Status: Draft Date: 2025-09-20

Summary

Add a small, backward-compatible extension to the Certificate API that allows users to:

  1. Define renewal windows --- time ranges when cert-manager is allowed to attempt automatic renewals.
  2. Disable automatic renewal entirely for a given Certificate resource.

The goal is to give cluster operators and application owners better operational control over when certificate renewals happen (to avoid renewal during business hours, maintenance windows, or restricted network availability), while making the behavior explicit and discoverable in status and safe-by-default.


Motivation

Current cert-manager behavior: certificates are renewed automatically based on duration and renewBefore. There are valid real-world situations where users want to control when renewal attempts are performed:

  • Renewals that contact external ACME endpoints should be scheduled during off-peak windows to limit impact to rate limits or network egress costs.
  • Stateful applications may want to coordinate rolling restarts with certificate replacement; ops teams may only want renewals during maintenance windows.
  • For test environments the user might want to disable renewal entirely to test expiry behavior.

Providing a first-class API for these requirements improves transparency and reduces reliance on out-of-band tooling (cronjobs, custom controllers) to gate renewals.


Goals

  • Minimal, intuitive API extension to Certificate that is easy to reason about.
  • Backwards compatible: absence of fields implies existing behavior.
  • Clear observability: status.conditions show why a renewal is deferred or disabled.
  • Safe defaults: do not cause unexpected certificate expiries silently.
  • Update documentation for the Certificate CRD renewalPolicy field with examples of windows and recommended guidelines on how to configure windows.

Non-Goals

  • Replace complex external scheduling systems.
  • Implement full calendar/scheduling language.
  • Once the extension is stable, this could be migrated to a RenewalPolicy CRD so that the policies can be shared across certificates.

Proposed API

Add a new renewal block to CertificateSpec with two child fields: policy and windows.

CRD snippet

yaml
spec:
  renewal:
    # Type of policy to use for renewal. 
    # Default: RenewBefore 
    policy: RenewBefore # RenewBefore | EarliestWindow | Disabled

    # Optional. If provided, renewal may only happen during one of the listed windows.
    # If empty or omitted, renewals may occur at any time.
    windows:
      - cron: ["0 23 * * 1-5"] # Window is 11 pm - 5 am from Monday - Friday
        duration: "6h"
        timeZone: "America/Denver"
      - cron: ["0 10 * * 6,0"] # Window is 10 am - 6 pm on Sat and Sunday
        duration: "8h"
        timeZone: "America/Denver"

Field definitions

  • renewal.policy (string, optional): when RenewBefore or EarliestWindow without windows, cert-manager follows the existing behavior of using renewBefore to renew the certificates.

    • If windows are mentioned along with RenewBefore then cert-manager will try to find the latest (forward) time which matches renewBefore.

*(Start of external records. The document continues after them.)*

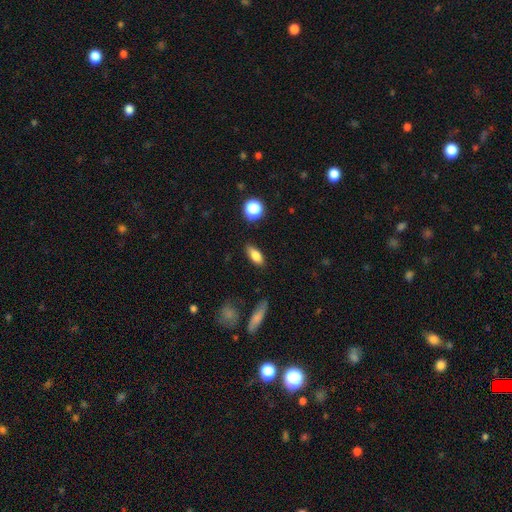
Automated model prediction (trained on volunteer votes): Smooth or featured: smooth — 80% (featured or disk — 11%)
How rounded: in between — 79% (cigar-shaped — 17%)
Merging: none — 85% (minor disturbance — 11%)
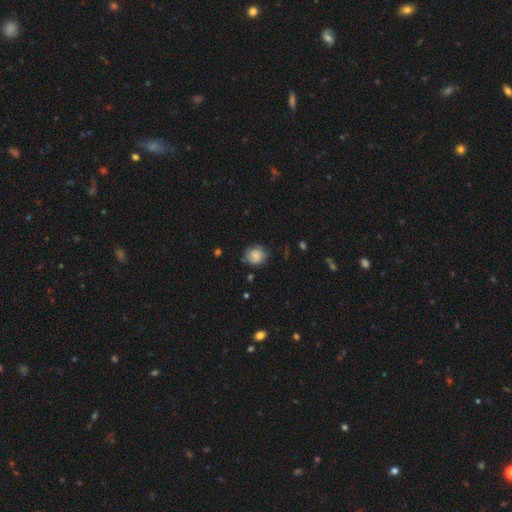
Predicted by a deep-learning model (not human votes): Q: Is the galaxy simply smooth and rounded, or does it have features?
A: smooth — 78%.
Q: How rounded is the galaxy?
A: round — 80%.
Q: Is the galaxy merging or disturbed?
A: none — 68%.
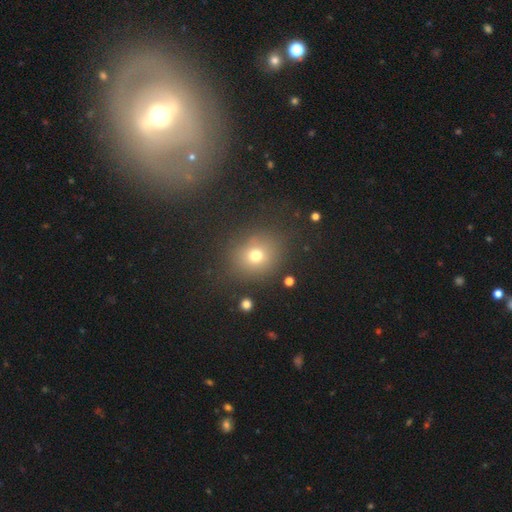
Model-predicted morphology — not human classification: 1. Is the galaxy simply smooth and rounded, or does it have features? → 72% smooth, 17% star or artifact, 11% featured or disk.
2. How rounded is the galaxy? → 74% round, 25% in between, 1% cigar-shaped.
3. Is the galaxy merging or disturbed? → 80% none, 11% minor disturbance, 6% major disturbance, 3% merger.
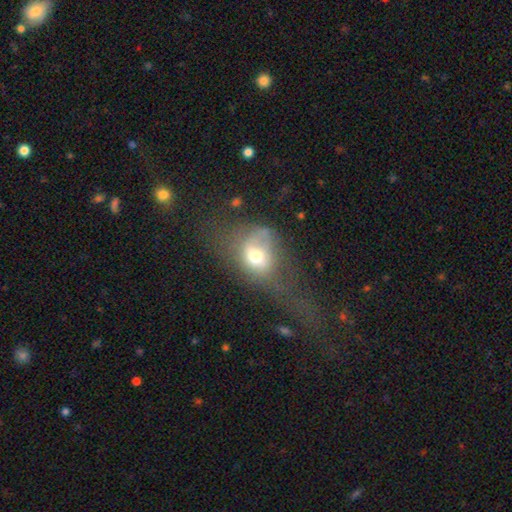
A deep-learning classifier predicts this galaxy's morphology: Overall: smooth (59%; featured or disk 28%). How rounded: in between (52%; round 46%). Merging: major disturbance (52%; none 23%).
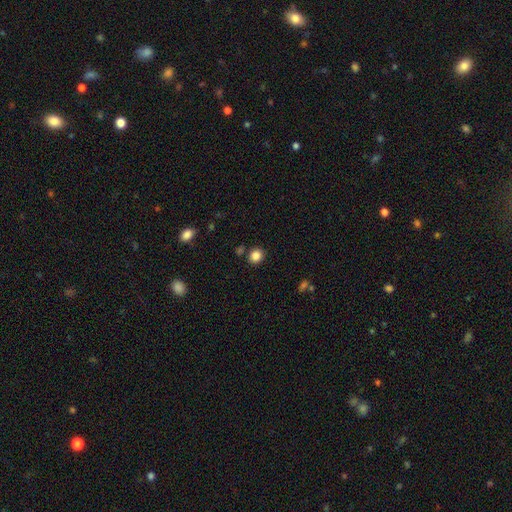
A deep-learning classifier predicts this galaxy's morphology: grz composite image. It shows a smooth galaxy with no disk features (85%) that is round (83%). Merging: none (85%).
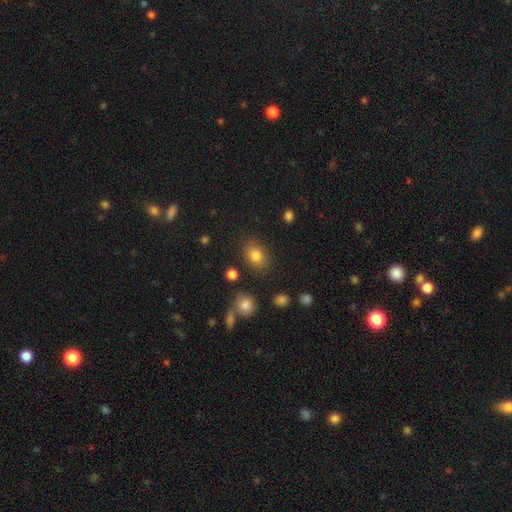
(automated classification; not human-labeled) Smooth or featured? Predicted: smooth (p=0.82). How rounded? Predicted: in between (p=0.60). Merging? Predicted: none (p=0.81).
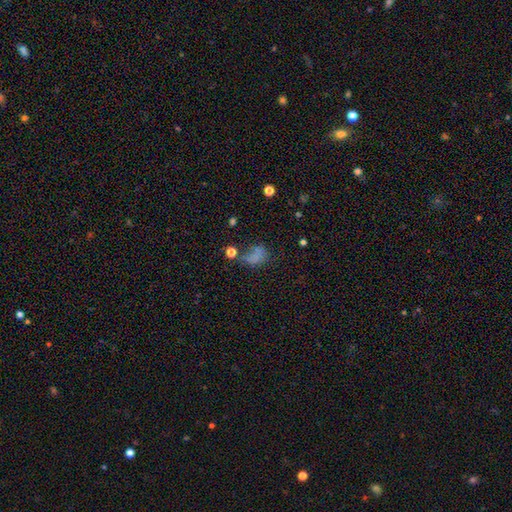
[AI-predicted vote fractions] Smooth or featured? Predicted: smooth (p=0.60). How rounded? Predicted: in between (p=0.71). Merging? Predicted: none (p=0.33).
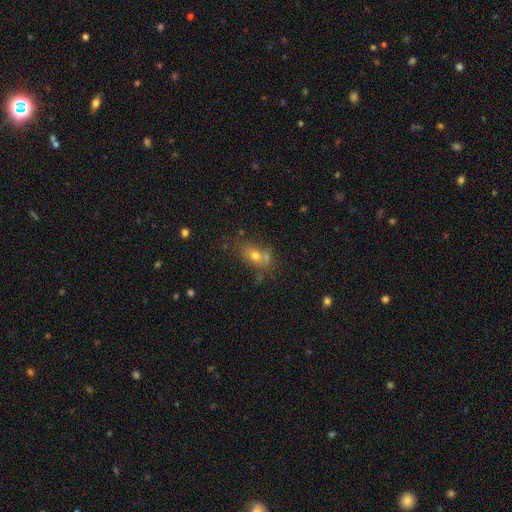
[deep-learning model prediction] smooth_or_featured: smooth (p=0.65) [alt: star or artifact p=0.17]
how_rounded: in between (p=0.64) [alt: round p=0.32]
merging: none (p=0.51) [alt: merger p=0.25]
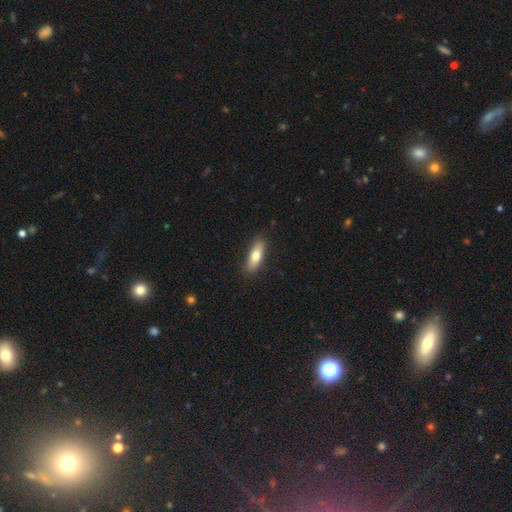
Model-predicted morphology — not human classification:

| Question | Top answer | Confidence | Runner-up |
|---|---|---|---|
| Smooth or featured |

If there is no renewalTime in the window, then the next renewalTime in the window would be returned. Add status on the certificates when the renewalTime falls out of the window. Also, add status on the cert if the renewalTime is after expiration date i.e. after notAfter.
    • If windows are mentioned along with EarliestWindow, then cert-manager will try to find a renewalTime that is earliest (before) time which matches the window. This means, that if a renewBefore is ignored and cert-manager will try to find a renewalTime earliest within a window. If, a renewalTime is outside of the compliant window add it as a status on the cert object.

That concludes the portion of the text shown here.